Data sources

Hazy synthesisers support reading and writing data using either file or database storage.

Data sources can be added on project/settings tab. Input data sources can also be set up during the configuration flow.

File storage

  • Supported mediums: Local disk, Amazon S3, Google Cloud Storage, Azure Blob Storage.
  • Supported data formats: CSV, Parquet, Avro

The format of the data is inferred from the file extension, with supported extensions .csv, .csv.gz, .parquet, .avro.

All above formats are supported for both local disk and Amazon S3 storage.

Database storage

  • Supported databases: Microsoft SQL Server, IBM Db2 for Linux/Unix & Windows (LUW) and z/OS, Snowflake, Databricks, PostgreSQL, Oracle Database, Google BigQuery.

The Hub supports connecting to a database to obtain training data and write synthesised data.

Note: Training data read from a database is never written to disk at any point during the training or generation process.

Authentication

The following database authentication methods are supported:

  • Microsoft SQL Server

    • Server authentication (username/password)
    • Kerberos authentication
    • Windows authentication (trusted connection)
  • IBM Db2 for Linux, Unix & Windows (LUW) and z/OS

    • Server authentication (username/password) with TLS
  • Snowflake, PostgreSQL, Oracle Database

    • Server authentication (username/password)
  • Databricks

    • Server (token) for given http_path and hostname.
  • Google BigQuery

    • Service account key (JSON file) with access to relevant BigQuery project

Data types

Db2

Supported data types
  • Strings: CHAR, VARCHAR, GRAPHIC, VARGRAPHIC, CLOB, DBCLOB

  • Integers/Boolean: BOOLEAN, SMALLINT, INT, BIGINT

    The supported upper limit for BIGINT is 9223372036854774784, which is 1023 less than the officially stated limit by IBM.

  • Binary precision decimal numbers: REAL, DOUBLE

  • Fixed precision decimal numbers: DECIMAL

    Due to conversion to and from binary floating point representation during synthesis, the true lower and upper bounds of values inserted into DECIMAL columns in Db2 are restricted to double precision floating point limits.

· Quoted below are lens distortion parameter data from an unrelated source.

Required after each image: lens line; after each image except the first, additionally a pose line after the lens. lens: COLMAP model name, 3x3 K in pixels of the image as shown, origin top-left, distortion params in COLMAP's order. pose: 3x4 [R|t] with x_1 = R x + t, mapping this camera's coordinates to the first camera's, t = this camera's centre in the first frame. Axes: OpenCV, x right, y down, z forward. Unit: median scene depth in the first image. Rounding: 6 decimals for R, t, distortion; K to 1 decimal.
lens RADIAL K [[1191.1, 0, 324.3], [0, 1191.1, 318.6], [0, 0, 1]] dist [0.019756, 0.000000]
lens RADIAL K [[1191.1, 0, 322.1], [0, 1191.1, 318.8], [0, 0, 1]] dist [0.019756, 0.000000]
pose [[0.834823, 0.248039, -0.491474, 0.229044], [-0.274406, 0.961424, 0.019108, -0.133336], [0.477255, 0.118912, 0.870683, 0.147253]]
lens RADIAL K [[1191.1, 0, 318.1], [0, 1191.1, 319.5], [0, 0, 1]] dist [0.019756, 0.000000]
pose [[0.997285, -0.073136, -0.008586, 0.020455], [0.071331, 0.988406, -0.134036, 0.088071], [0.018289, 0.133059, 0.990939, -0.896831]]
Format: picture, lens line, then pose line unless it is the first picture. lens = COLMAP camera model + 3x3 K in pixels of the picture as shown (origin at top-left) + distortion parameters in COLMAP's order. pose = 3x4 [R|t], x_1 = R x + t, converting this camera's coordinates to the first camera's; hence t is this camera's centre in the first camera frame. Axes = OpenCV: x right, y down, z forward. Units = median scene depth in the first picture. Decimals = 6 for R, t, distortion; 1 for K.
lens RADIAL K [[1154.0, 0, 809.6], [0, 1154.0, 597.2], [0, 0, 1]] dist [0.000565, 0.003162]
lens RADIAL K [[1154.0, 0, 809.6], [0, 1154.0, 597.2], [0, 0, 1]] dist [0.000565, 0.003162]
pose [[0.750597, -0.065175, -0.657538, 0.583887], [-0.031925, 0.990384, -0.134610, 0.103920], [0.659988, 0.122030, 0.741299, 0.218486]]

  • Date/time: DATE, TIME, TIMESTAMP

    • Can read TIMESTAMP values up to precision 12 (picosecond level)
    • Can synthesise TIMESTAMP values up to precision 3 (millisecond level)
  • Other: XML

Note: While the above types are supported for read and write, some types such as XML are not possible to synthesise.

Unsupported data types:
  • Binary objects: BINARY, VARBINARY, BLOB
  • Decimal floating points: DECFLOAT

Aditional Notes

Databricks

Currently, hazy only supports INPUT I/O type for Databricks connection. If you would like to write out to Databricks, you can use an intermediate object storage (e.g. S3, GCS) and use Databrick's COPY FROM provided you have configured object store access from within Databricks SQL Warehouse appropriately. See Tutorial: Configure S3 access with instance profile.

Fail-safe mechanism

The synthesiser uses database transactions in order to roll back all of the databases and tables to their original state in the event that the write operation fails for any single table.

If an issue arises causing a write failure, the synthesiser can be configured to write tables to a fail-safe file storage location.

Due to the use of large multi-row insertions in each transaction for a write operation, it is possible that the database transaction log may fill up faster than expected. For Db2, if you encounter issues related to the size of the transaction log during training, please see the official IBM documentation for instructions on increasing the database transaction log size.

How-Tos: See the Using a database for storage how-to for a demonstration of using a database as a storage medium.

Storage combinations

There is no requirement that source data and synthesised data be of the same format or stored in the same type of storage.

For example, you may have source data consisting of four input tables:

  • one stored in CSV format on local disk,
  • one stored in Parquet format on Amazon S3,
  • one stored in an IBM Db2 database running locally,
  • one stored in a remote Microsoft SQL Server database.

The synthesised tables may also be stored in different formats and storage types.